Problems and tasks:
a) Reproduce the text on Ontario sausage regulations in full, word for word.
b) Show each line of the entries that contains the word "purple".
::: Given passage :::
The Foodie-file: Ontario Sausage Regulations
The hot charcuterie trend in menus and restaurants is a part of a bigger trend throughout the culinary world and trickling down to your kitchens. This movement has been sparked by a renewed interest in quality food, locally sourced and produced with quality ingredients by master craftspeople that know their product and speak to a history of it. Just as the public is catching on to the benefits of these products, small-scale producers are being threatened by restrictive industry wide government regulations. Sausages are the current culprits on the government regulators hit lists. In Ontario new government regulations have come into effect that restrict the ability of small producers to make their cured meats. The same regulations that apply to large-scale producers are being enforced on small purveyors where the safety concerns are not the same.
::: Data to process :::
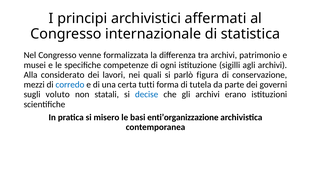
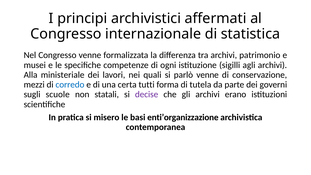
considerato: considerato -> ministeriale
parlò figura: figura -> venne
voluto: voluto -> scuole
decise colour: blue -> purple
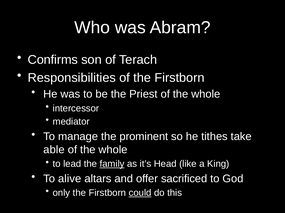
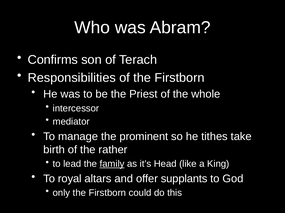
able: able -> birth
whole at (113, 150): whole -> rather
alive: alive -> royal
sacrificed: sacrificed -> supplants
could underline: present -> none
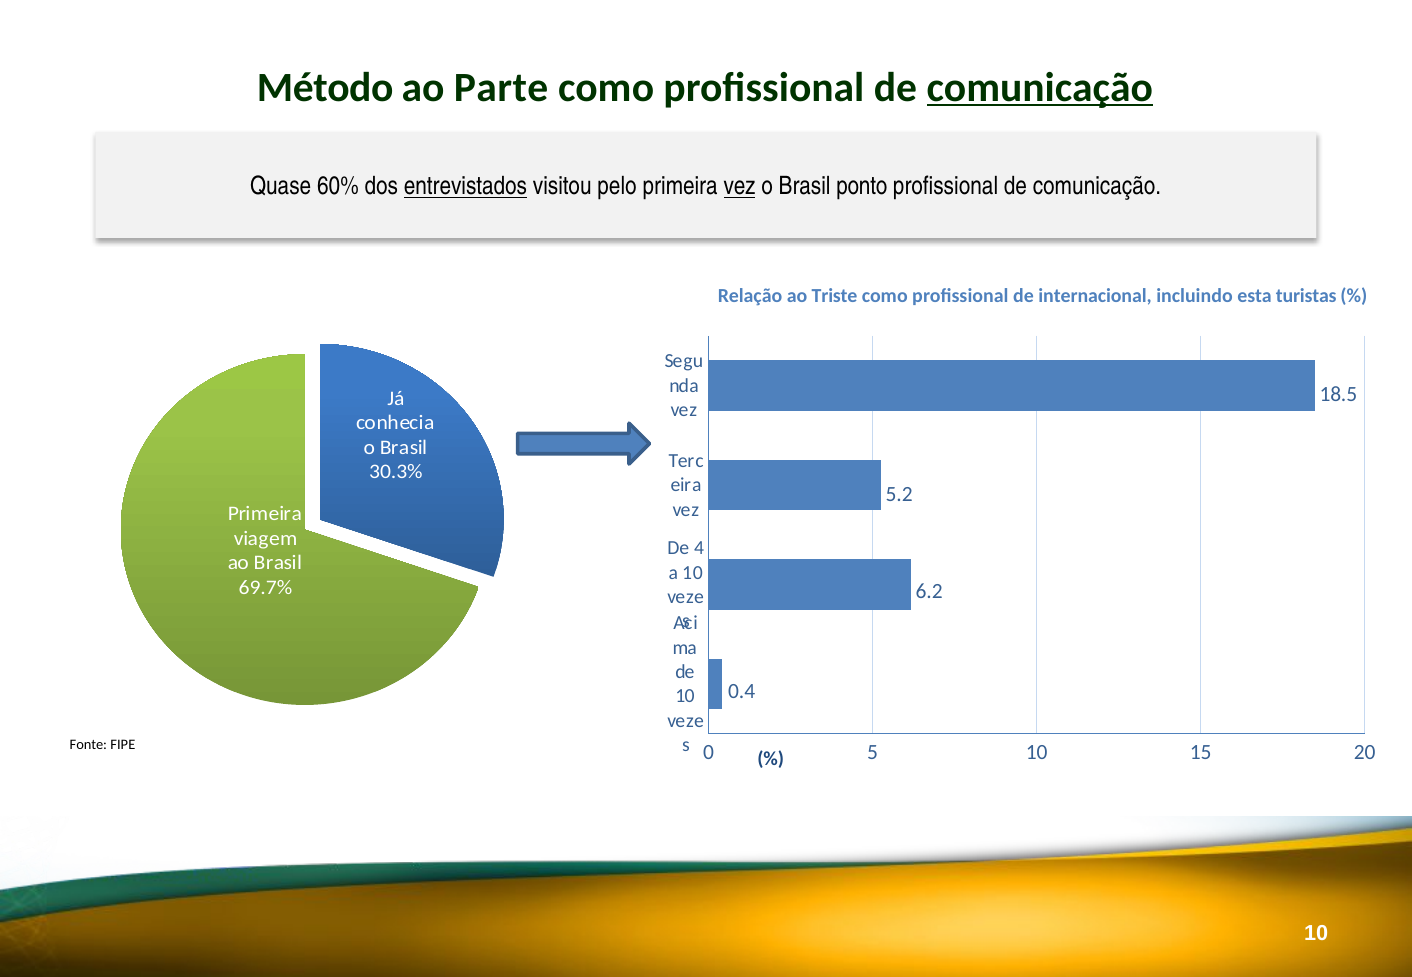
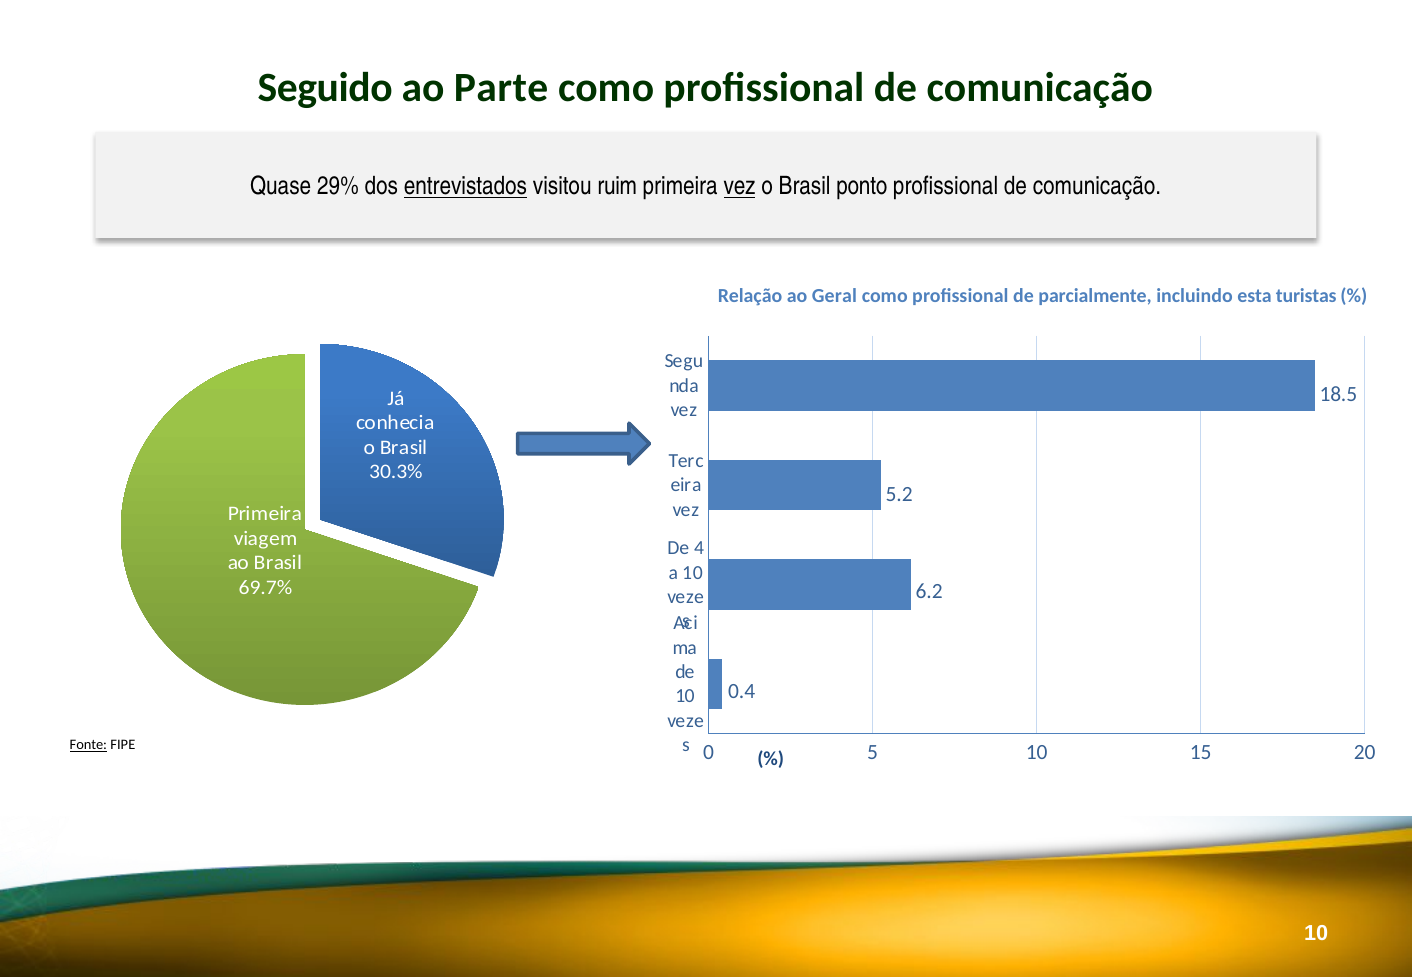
Método: Método -> Seguido
comunicação at (1040, 87) underline: present -> none
60%: 60% -> 29%
pelo: pelo -> ruim
Triste: Triste -> Geral
internacional: internacional -> parcialmente
Fonte underline: none -> present
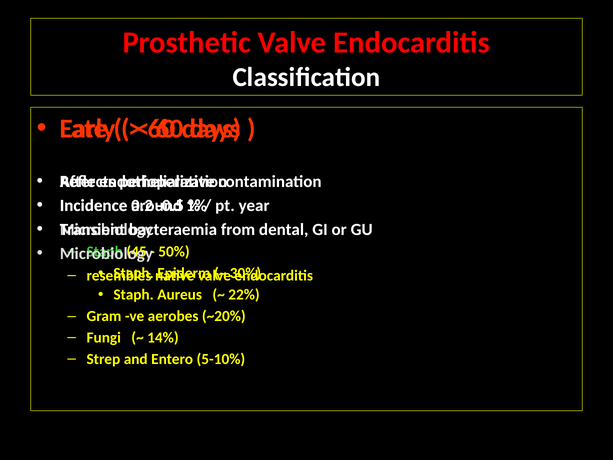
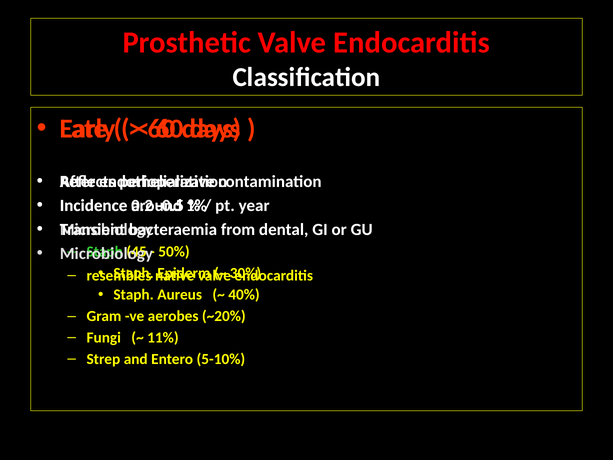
22%: 22% -> 40%
14%: 14% -> 11%
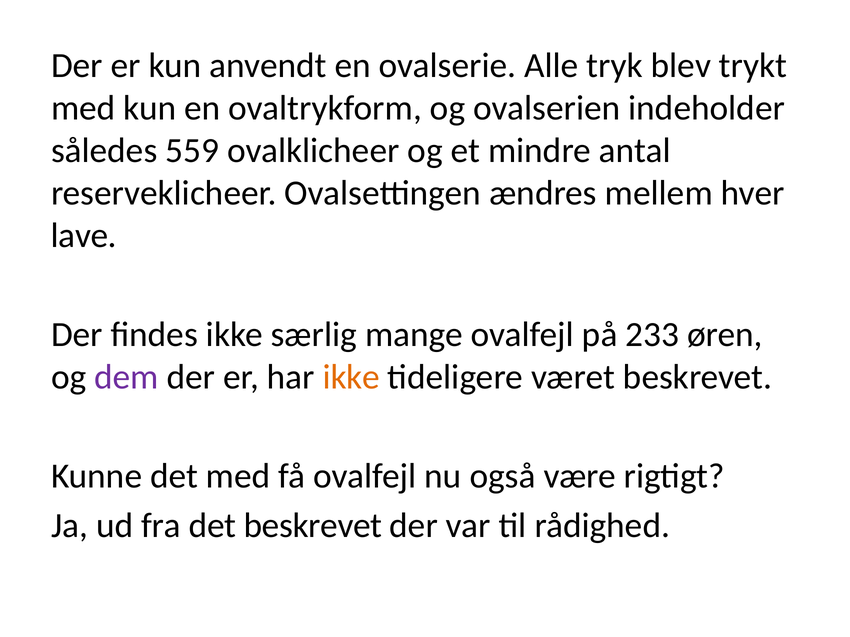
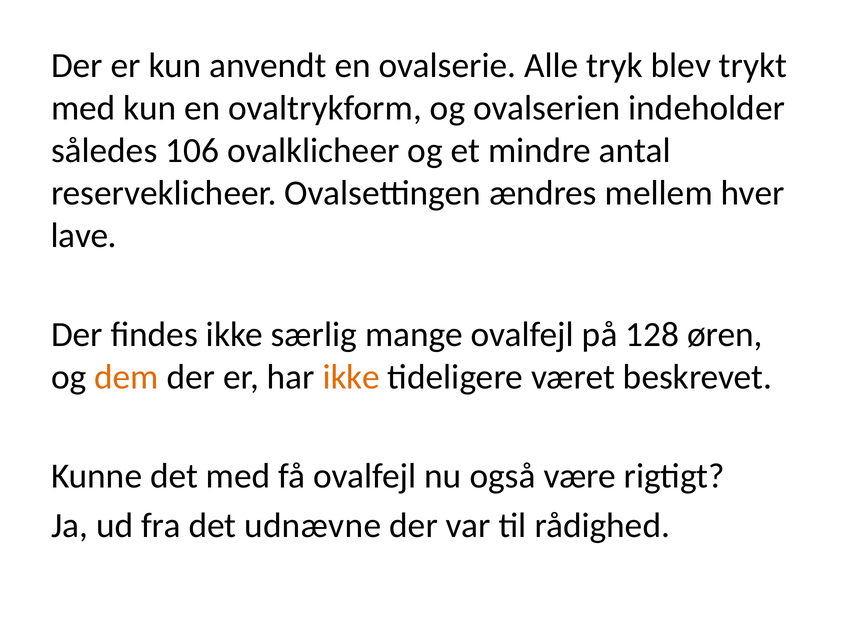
559: 559 -> 106
233: 233 -> 128
dem colour: purple -> orange
det beskrevet: beskrevet -> udnævne
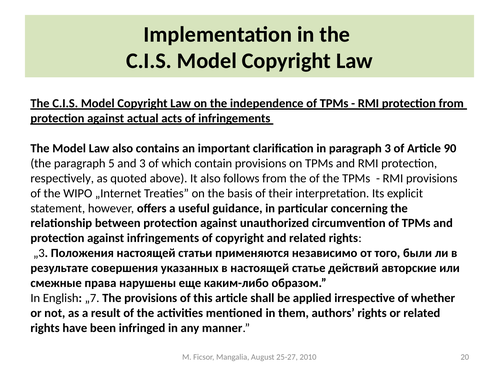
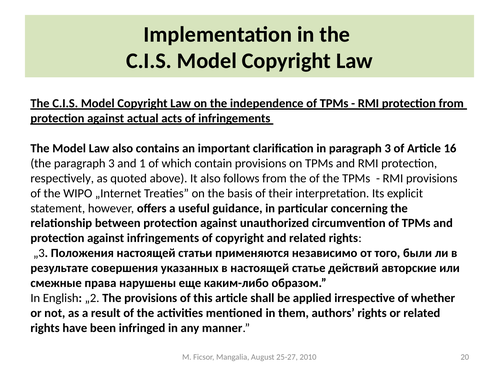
90: 90 -> 16
the paragraph 5: 5 -> 3
and 3: 3 -> 1
„7: „7 -> „2
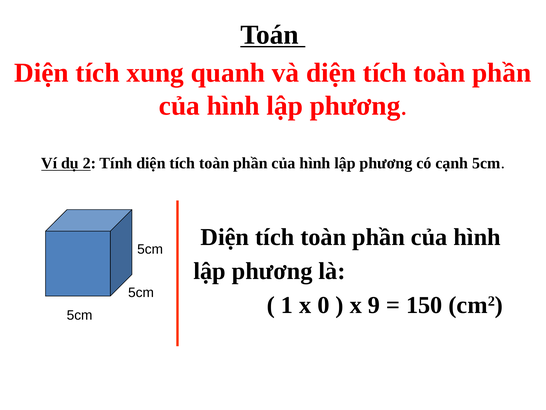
:::
Solutions to the tasks:
a)
The Foodie-file: Ontario Sausage Regulations
The hot charcuterie trend in menus and restaurants is a part of a bigger trend throughout the culinary world and trickling down to your kitchens. This movement has been sparked by a renewed interest in quality food, locally sourced and produced with quality ingredients by master craftspeople that know their product and speak to a history of it. Just as the public is catching on to the benefits of these products, small-scale producers are being threatened by restrictive industry wide government regulations. Sausages are the current culprits on the government regulators hit lists. In Ontario new government regulations have come into effect that restrict the ability of small producers to make their cured meats. The same regulations that apply to large-scale producers are being enforced on small purveyors where the safety concerns are not the same.

b)
decise colour: blue -> purple
dem colour: purple -> orange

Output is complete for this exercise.